Affitti brevi nel salotto di Riccione. Sanzioni e diffide della Polizia Locale
Affitti brevi nel mirino della della Polizia locale di Riccione. Le pattuglie hanno svolto operazione di controllo rivolta alle case e agli appartamenti per vacanza gestiti in forma imprenditoriale, oltre che agli appartamenti ammobiliati per uso turistico e il bilancio complessivo è di ventisette accertamenti eseguiti, cinque diffide per mancata esposizione del Codice identificativo nazionale (Cin), oltre a sanzioni amministrative per esercizio dell’attività senza regolare Scia con la conseguente contestazione delle sanzioni previste per un importo da 500 a 3.000 euro con pagamento in misura ridotta di 1.000 euro e una denuncia all’Autorità Giudiziaria nei confronti di un gestore che, nonostante il controllo già subito e l’intimazione a sospendere l’attività, ha proseguito l’esercizio della struttura.
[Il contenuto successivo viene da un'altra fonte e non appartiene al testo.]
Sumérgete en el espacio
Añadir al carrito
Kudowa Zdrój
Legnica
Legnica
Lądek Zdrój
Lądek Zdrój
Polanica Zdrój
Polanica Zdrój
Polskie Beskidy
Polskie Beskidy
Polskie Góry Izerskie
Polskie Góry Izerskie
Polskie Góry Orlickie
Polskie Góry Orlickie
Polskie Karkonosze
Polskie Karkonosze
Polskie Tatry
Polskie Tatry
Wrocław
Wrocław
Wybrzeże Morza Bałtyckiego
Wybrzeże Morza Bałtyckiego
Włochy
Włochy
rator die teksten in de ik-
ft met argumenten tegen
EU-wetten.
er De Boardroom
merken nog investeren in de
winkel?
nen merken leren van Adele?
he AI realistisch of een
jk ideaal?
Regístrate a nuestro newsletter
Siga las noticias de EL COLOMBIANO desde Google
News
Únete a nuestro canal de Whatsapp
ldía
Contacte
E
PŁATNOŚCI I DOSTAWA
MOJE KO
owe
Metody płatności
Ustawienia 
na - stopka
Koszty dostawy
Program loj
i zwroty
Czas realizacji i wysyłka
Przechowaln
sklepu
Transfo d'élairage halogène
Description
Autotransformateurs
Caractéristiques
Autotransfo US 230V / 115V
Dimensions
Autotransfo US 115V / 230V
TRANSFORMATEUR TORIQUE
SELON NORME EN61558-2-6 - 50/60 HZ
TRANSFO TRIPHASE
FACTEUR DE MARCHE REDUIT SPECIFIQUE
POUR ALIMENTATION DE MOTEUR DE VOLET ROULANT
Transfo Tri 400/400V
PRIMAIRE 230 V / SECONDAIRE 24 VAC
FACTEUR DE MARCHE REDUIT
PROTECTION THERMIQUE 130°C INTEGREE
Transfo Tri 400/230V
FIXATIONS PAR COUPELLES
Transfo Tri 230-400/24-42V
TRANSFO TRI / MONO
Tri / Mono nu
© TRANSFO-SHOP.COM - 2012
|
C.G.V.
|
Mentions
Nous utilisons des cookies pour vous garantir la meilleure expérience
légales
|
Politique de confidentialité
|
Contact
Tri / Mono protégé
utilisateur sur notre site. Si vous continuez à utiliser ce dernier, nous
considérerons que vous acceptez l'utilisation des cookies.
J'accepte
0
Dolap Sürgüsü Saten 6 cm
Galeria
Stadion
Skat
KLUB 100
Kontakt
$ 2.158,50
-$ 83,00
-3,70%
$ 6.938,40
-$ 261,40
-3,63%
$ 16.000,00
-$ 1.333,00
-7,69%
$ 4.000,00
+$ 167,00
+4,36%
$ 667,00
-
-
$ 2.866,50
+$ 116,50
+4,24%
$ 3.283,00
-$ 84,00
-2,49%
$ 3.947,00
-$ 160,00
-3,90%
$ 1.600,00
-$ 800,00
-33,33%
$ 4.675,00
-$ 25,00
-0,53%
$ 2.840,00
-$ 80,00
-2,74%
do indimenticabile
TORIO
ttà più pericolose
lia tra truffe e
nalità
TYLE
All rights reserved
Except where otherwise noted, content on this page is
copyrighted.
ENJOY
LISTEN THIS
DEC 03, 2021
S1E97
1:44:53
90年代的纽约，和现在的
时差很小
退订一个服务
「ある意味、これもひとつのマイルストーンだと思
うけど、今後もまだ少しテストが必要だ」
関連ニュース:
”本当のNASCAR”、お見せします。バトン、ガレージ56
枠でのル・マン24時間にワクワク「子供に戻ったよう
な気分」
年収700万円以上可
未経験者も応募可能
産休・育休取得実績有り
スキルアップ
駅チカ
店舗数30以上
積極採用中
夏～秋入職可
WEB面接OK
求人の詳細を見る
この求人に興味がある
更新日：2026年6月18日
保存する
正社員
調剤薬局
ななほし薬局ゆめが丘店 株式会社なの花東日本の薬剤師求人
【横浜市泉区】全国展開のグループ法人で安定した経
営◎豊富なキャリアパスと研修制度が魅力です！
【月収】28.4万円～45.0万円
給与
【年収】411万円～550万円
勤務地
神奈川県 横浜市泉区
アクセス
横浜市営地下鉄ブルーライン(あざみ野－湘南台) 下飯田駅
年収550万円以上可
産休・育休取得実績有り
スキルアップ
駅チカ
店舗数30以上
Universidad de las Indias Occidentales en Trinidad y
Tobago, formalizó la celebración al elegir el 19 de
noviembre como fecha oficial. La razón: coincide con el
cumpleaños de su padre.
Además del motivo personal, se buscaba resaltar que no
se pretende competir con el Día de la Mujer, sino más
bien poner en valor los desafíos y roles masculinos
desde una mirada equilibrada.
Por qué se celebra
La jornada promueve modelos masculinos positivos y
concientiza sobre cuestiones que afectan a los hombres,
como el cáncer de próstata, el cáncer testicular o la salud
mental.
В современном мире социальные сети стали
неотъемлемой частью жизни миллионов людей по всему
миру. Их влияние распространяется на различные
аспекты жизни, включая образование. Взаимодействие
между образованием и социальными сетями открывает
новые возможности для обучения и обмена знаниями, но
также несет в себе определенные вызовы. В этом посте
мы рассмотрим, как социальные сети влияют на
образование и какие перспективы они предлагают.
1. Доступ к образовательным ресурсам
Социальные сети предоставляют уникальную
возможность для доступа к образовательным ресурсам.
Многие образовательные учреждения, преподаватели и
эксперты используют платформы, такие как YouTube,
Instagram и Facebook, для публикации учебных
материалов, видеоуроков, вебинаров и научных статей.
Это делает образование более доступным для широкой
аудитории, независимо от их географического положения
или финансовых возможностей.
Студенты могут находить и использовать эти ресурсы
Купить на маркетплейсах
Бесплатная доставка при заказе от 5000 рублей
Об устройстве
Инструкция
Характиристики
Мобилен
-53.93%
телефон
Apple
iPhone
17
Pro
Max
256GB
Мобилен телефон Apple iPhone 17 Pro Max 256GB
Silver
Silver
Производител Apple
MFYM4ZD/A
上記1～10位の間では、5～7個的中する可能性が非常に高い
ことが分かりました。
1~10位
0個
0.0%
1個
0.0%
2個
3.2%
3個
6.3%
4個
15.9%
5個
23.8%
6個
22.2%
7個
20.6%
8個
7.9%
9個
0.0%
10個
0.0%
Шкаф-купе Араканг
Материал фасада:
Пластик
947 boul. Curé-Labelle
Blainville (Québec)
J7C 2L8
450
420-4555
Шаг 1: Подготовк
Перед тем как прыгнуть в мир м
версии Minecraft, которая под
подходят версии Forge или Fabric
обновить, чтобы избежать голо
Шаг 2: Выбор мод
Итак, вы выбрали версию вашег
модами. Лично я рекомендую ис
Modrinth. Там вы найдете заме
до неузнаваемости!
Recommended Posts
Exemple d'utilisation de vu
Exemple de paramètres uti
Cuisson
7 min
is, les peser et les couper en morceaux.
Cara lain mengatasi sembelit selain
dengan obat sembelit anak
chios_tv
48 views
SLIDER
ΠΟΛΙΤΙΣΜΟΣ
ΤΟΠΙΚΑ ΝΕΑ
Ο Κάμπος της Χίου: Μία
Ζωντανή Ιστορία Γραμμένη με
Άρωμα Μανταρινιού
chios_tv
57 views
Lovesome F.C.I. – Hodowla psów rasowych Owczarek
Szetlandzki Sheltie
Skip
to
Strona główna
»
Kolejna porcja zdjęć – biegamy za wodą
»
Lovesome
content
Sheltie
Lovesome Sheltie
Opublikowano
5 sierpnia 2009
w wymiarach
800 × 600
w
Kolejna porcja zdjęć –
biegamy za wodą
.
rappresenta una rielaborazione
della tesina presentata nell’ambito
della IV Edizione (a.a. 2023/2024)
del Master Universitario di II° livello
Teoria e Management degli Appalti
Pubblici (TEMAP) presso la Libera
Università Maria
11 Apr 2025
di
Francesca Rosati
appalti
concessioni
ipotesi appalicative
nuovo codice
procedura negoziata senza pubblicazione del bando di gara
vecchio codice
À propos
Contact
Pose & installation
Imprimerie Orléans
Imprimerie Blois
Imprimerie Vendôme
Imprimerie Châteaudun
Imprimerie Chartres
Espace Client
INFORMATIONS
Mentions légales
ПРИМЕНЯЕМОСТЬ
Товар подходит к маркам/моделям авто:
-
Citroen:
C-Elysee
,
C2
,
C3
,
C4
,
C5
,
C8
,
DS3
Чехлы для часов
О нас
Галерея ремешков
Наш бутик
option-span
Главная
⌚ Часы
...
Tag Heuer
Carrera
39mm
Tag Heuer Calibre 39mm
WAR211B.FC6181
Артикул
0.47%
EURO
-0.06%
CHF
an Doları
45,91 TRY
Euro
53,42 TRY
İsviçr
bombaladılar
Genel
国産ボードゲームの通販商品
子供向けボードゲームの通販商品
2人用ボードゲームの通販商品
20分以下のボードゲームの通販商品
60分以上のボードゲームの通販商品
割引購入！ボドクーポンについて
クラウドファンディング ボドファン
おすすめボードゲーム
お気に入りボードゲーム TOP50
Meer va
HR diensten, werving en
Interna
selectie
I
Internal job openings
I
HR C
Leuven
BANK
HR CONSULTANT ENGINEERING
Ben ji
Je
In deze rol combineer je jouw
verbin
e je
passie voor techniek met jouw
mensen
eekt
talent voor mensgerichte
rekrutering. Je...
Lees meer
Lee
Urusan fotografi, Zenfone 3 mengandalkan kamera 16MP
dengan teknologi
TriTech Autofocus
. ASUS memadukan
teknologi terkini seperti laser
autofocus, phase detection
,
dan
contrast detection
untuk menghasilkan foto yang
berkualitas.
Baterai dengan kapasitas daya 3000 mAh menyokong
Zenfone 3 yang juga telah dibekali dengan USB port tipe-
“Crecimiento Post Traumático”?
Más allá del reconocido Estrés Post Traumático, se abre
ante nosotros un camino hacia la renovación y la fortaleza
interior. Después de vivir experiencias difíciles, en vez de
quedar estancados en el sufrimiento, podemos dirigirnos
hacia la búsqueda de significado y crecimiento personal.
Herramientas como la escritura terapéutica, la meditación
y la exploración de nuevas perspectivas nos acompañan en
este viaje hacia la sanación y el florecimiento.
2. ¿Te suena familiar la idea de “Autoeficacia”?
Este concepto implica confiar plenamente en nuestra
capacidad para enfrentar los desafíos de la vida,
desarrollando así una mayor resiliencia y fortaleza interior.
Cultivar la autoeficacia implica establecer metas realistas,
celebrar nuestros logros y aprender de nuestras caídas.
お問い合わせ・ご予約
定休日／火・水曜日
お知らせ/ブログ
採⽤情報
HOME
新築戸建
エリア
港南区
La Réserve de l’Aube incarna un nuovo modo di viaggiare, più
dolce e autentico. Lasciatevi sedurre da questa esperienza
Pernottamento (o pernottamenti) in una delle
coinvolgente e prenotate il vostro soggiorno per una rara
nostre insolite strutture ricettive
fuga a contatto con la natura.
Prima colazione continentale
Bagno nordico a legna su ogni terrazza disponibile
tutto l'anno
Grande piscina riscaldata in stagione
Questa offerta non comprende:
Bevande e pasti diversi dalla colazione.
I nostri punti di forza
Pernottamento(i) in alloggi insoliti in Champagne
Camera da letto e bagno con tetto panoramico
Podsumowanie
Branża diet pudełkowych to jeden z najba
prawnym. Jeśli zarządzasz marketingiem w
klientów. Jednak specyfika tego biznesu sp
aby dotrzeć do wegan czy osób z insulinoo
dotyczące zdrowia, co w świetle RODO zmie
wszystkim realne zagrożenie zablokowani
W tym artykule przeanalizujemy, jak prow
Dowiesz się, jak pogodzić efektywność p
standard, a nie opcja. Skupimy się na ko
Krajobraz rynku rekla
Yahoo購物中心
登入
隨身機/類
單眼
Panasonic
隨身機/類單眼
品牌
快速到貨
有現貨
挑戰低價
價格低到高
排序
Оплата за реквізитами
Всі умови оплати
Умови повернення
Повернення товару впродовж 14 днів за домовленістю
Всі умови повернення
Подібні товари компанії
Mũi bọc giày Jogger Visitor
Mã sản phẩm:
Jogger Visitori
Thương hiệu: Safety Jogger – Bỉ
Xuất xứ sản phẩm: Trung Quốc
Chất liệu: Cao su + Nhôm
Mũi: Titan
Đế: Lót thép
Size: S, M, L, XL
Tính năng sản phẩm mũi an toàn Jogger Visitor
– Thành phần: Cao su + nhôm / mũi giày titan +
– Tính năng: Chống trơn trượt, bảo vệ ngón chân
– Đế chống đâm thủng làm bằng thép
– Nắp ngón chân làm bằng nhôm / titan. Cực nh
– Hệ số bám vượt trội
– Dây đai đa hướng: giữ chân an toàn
Le verifiche sono scattate a seguito di segnalazioni ricevute dagli uffici, ma anche dal monitoraggio delle inserzioni pubblicate sui principali portali d'affitto online, anche al fine di evitare il fenomeno emergente delle truffe on-line legate a prenotazioni di soggiorni in appartamenti non esistenti
Gli accertamenti si sono concentrati in particolar modo nelle zone centrali della città, lungo viale Ceccarini e nelle aree vicine, caratterizzate da un’elevata concentrazione di appartamenti trasformati e destinati all’ospitalità turistica.
La sindaca Daniela Angelini: “Desidero rivolgere un sentito ringraziamento al Comando della Polizia locale per il grande lavoro e la costante attenzione rivolta al territorio. Questi interventi sono fondamentali per garantire la massima trasparenza, difendere l'immagine della nostra città e tutelare tutte le strutture e i gestori che operano quotidianamente nella piena legalità e nel rispetto delle regole”.